Of course, the best media management draws in others who have the same point of view for different reasons, in this case, John McFall, who somehow finds himself an off-message head of the Commons Treasury Select Committee in these momentous times.

And there may be more subtle media manipulation going on.  I mean, if the Russians and Georgians, Israelis and Palestinians are at it, why shouldn’t managers of multi-billion dollar funds get in on the act?  It’s not as if they can’t afford it and it’s not as if there isn’t plenty of expertise out there for sale, unlike Kaka, to the highest bidder.  Why, for example, do we suddenly find out, today of all days, about an unhelpful clause in Barclays agreement with its Middle East investors?

I’m very pleased to have achieved a negative rating when commenting on few days ago on a column by Vince Cable in the Mail.  I’m currently at -4!  Great!  But I stand by all the statements I made, especially the one point on which I agreed with the man who will share a large portion of the blame (not least for egging the Government on to set the unfortunate Northern Rock nationalisation precedent) for the car-crash the UK economy will become if all the banks are nationalised, or even one of what are very large organisations indeed.  Yes, Vince and I (as befits fellow SPS graduates) agree on one point: it was lunacy to lift the short-selling ban.

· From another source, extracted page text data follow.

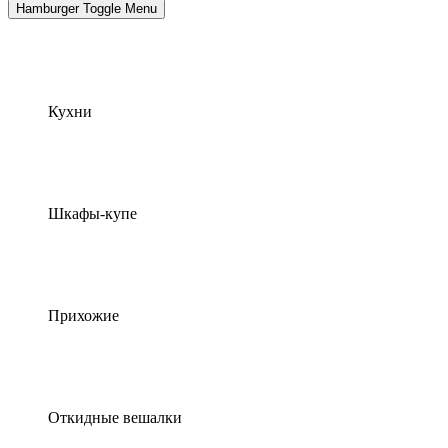
Hamburger Toggle Menu
Кухни
Шкафы-купе
Прихожие
Откидные вешалки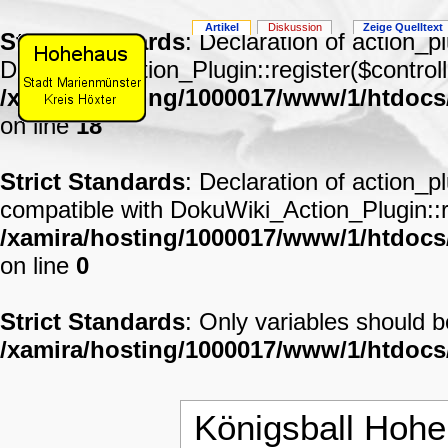
Artikel
Diskussion
Zeige Quelltext
Strict Standards
: Declaration of action_p
DokuWiki_Action_Plugin::register($controll
/xamira/hosting/1000017/www/1/htdocs
on line
18
Strict Standards
: Declaration of action_p
compatible with DokuWiki_Action_Plugin::re
/xamira/hosting/1000017/www/1/htdocs/
on line
0
Strict Standards
: Only variables should 
/xamira/hosting/1000017/www/1/htdoc
Königsball Hoh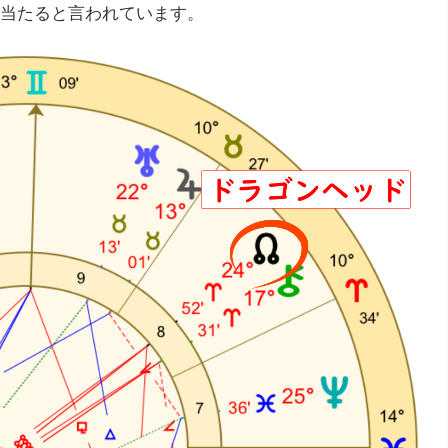
当たると言われています。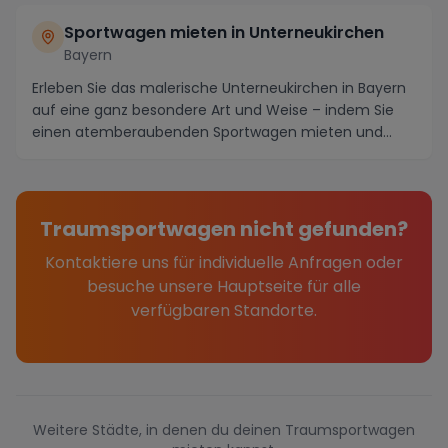
Sportwagen mieten in Unterneukirchen
Bayern
Erleben Sie das malerische Unterneukirchen in Bayern
auf eine ganz besondere Art und Weise – indem Sie
einen atemberaubenden Sportwagen mieten und
die...
Traumsportwagen nicht gefunden?
Kontaktiere uns für individuelle Anfragen oder
besuche unsere Hauptseite für alle
verfügbaren Standorte.
Weitere Städte, in denen du deinen Traumsportwagen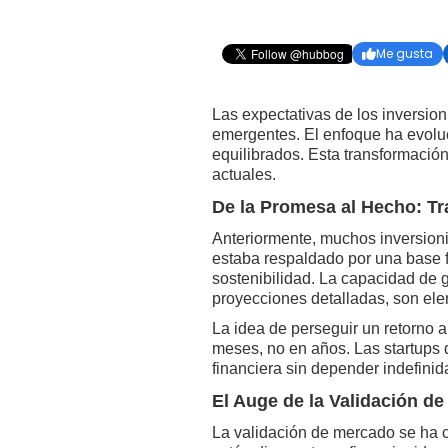
Me gusta

Las expectativas de los inversio
emergentes. El enfoque ha evoluc
equilibrados. Esta transformació
actuales.
De la Promesa al Hecho: Tr
Anteriormente, muchos inversioni
estaba respaldado por una base fi
sostenibilidad. La capacidad de 
proyecciones detalladas, son elem
La idea de perseguir un retorno a
meses, no en años. Las startups
financiera sin depender indefinida
El Auge de la Validación d
La validación de mercado se ha c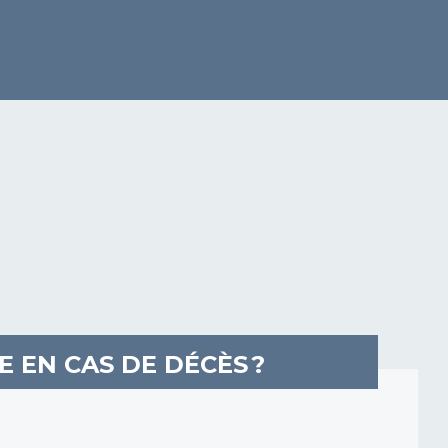
 EN CAS DE DÉCÈS ?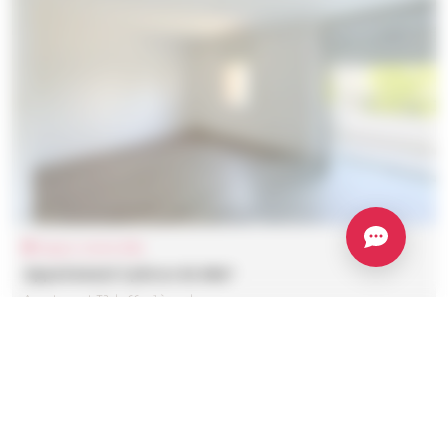
Angers, Centre-Ville
Appartement 3 pièces de 66m²
Appartement T3 de 66 m² à vendre
188 400 €
Nouveau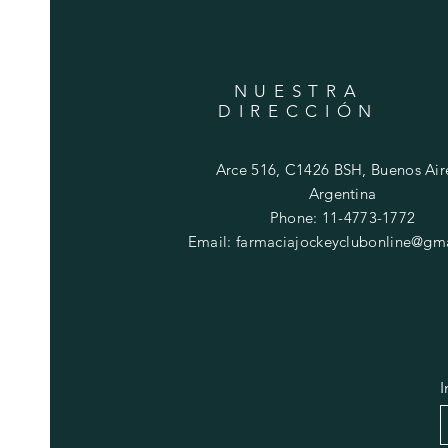
NUESTRA
DIRECCIÓN
Arce 516, C1426 BSH, Buenos Aire
Argentina
Phone: 11-4773-1772
Email:
farmaciajockeyclubonline@gm
I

Personally I can’t see how the UK can nationalise the banks, the short-sellers seem to have made further equity fund-raising impossible, so other than giving the Government some more prefs (with a less punitive coupon than before – why give overseas banks an advantage, they cause even more problems?), the authorities will just have to muddle through, burying the biggest black holes in the banks’ balance-sheets, in time-honoured fashion.